Raw data:
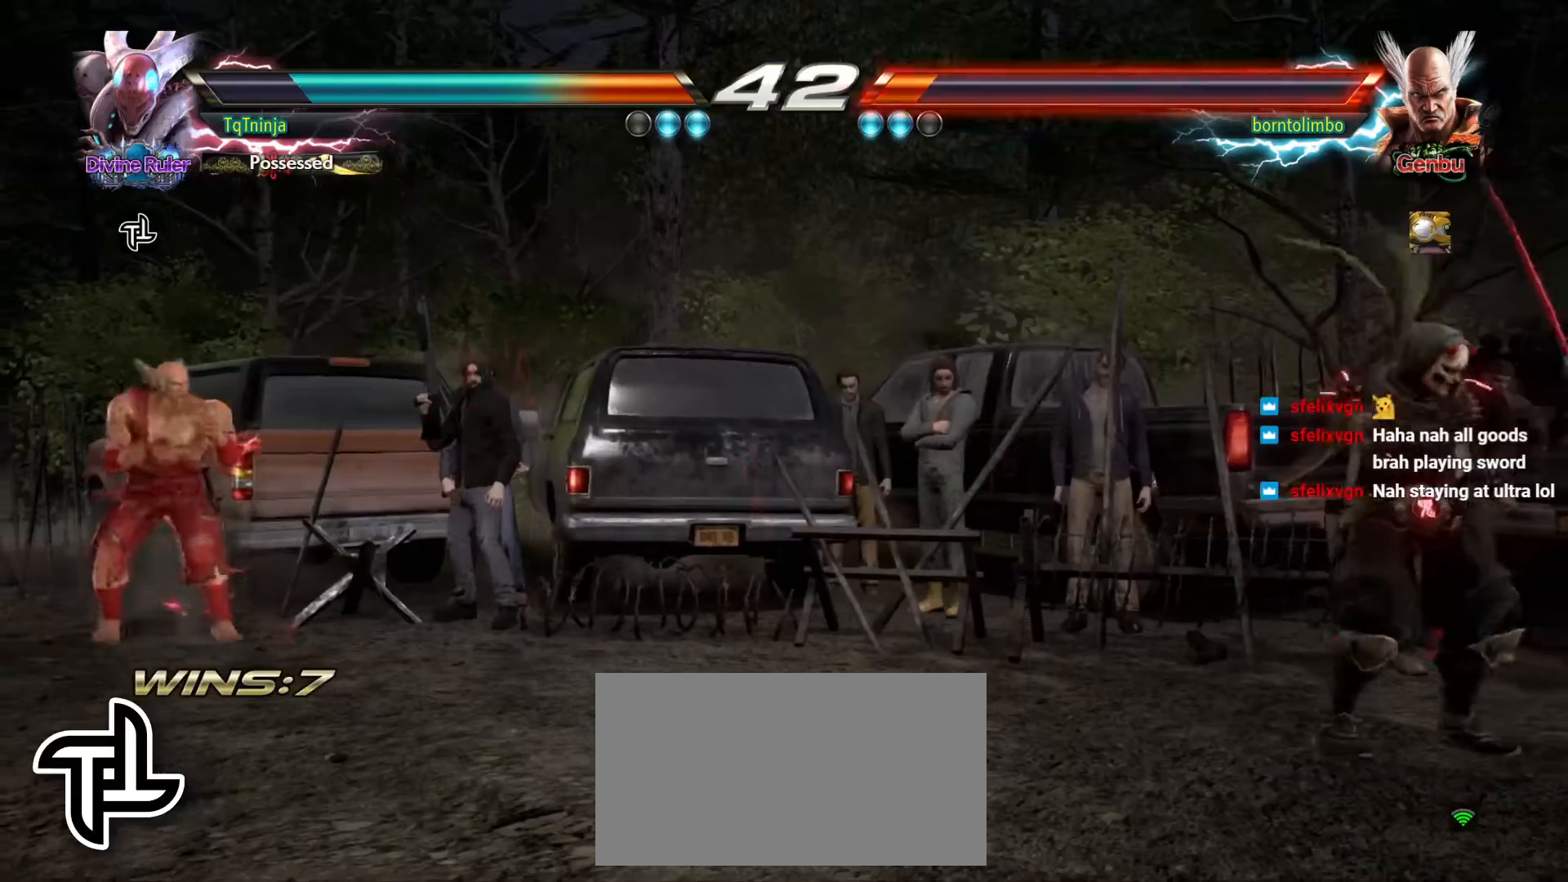
{"buttons": [], "left_stick": "center", "events": []}
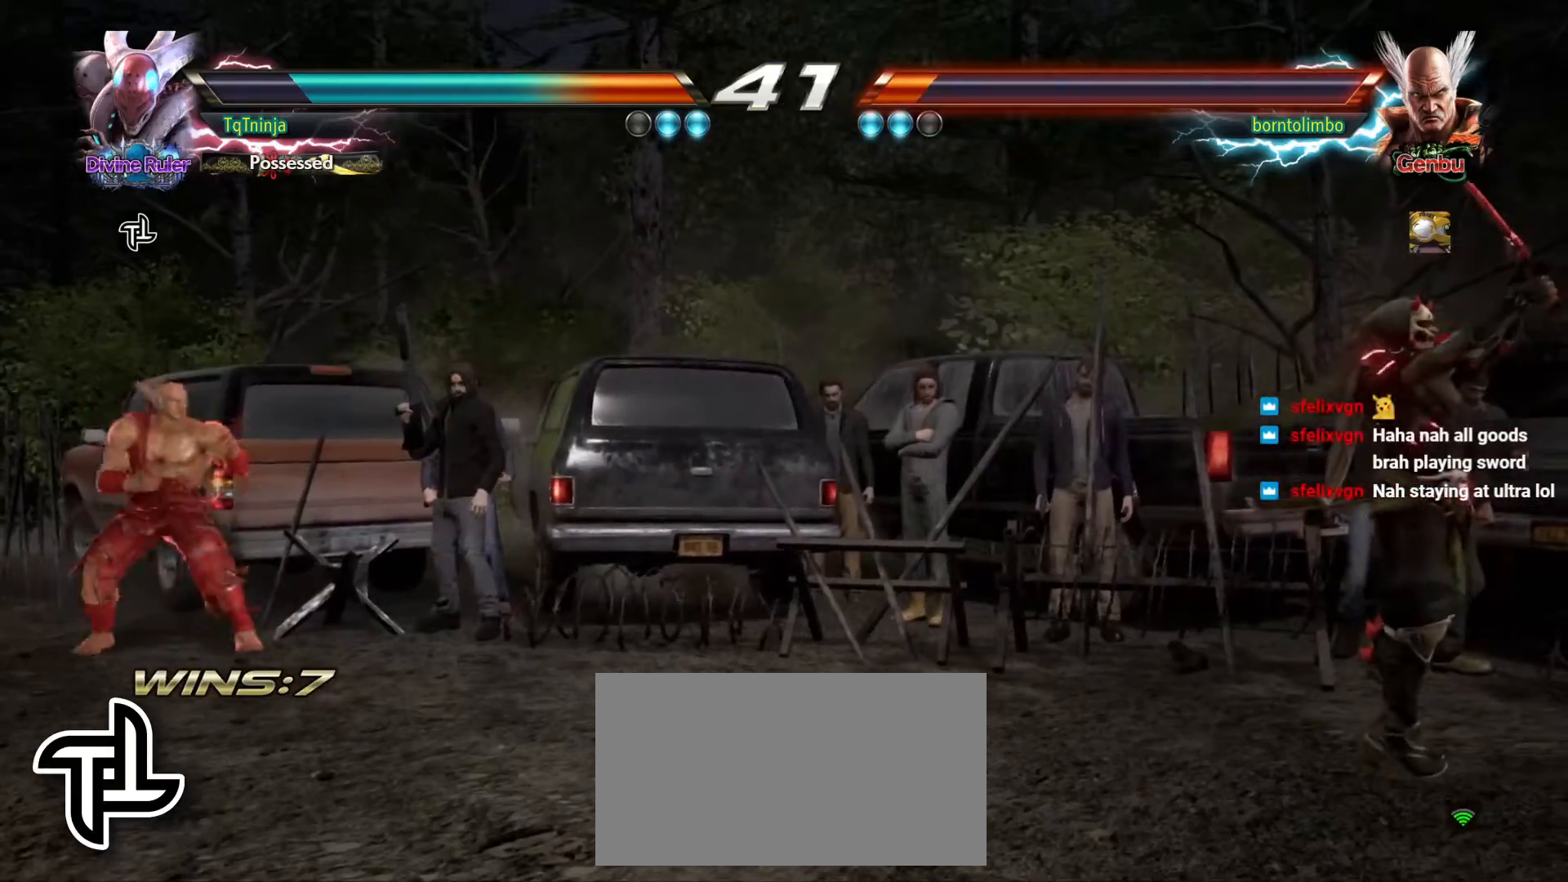
{"buttons": [], "left_stick": "center", "events": [[117, "CROSS", "down"], [150, "CROSS", "up"]]}
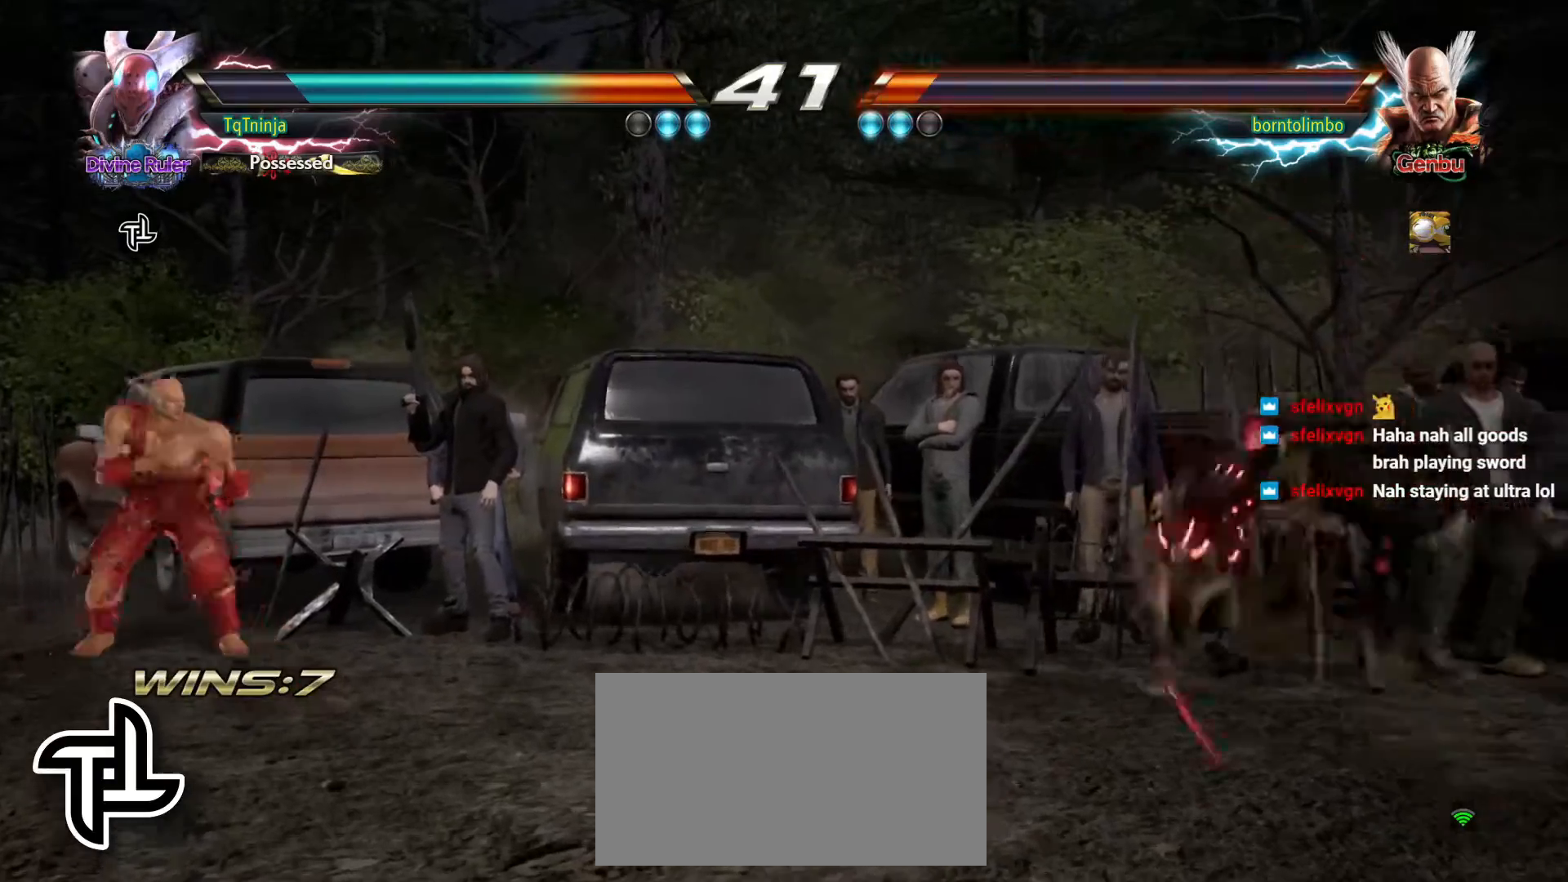
{"buttons": ["CROSS"], "left_stick": "center", "events": [[433, "CROSS", "down"]]}
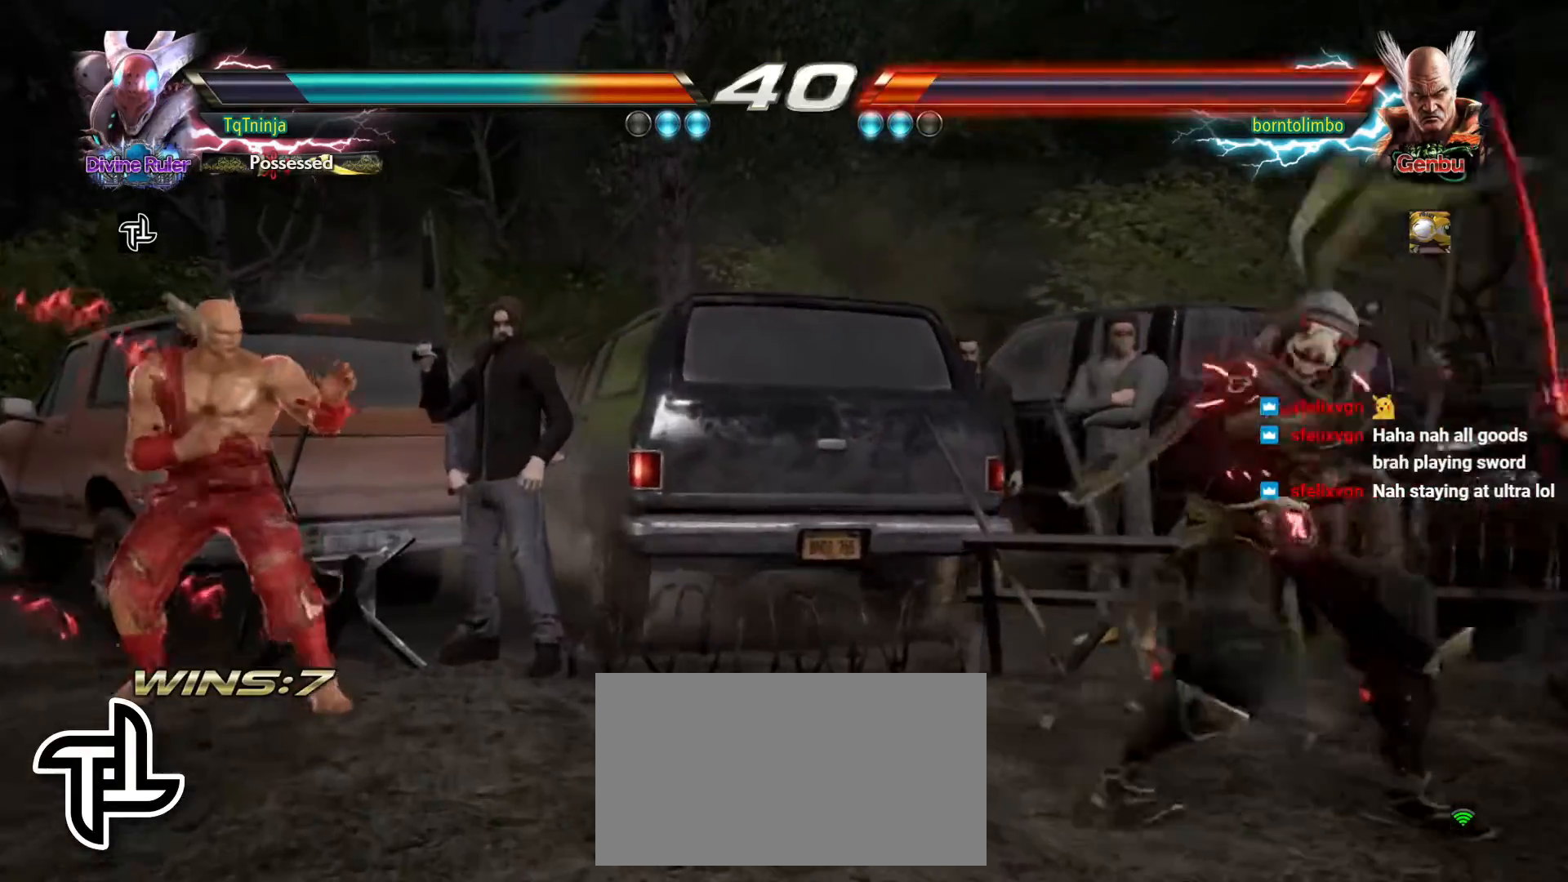
{"buttons": [], "left_stick": "center", "events": [[17, "CROSS", "up"], [67, "CROSS", "down"], [117, "CROSS", "up"], [150, "CROSS", "down"], [283, "CROSS", "up"]]}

Requirement: If a line of the listing contains the string "down", count it; then report the total alone.

Solved exercise: 3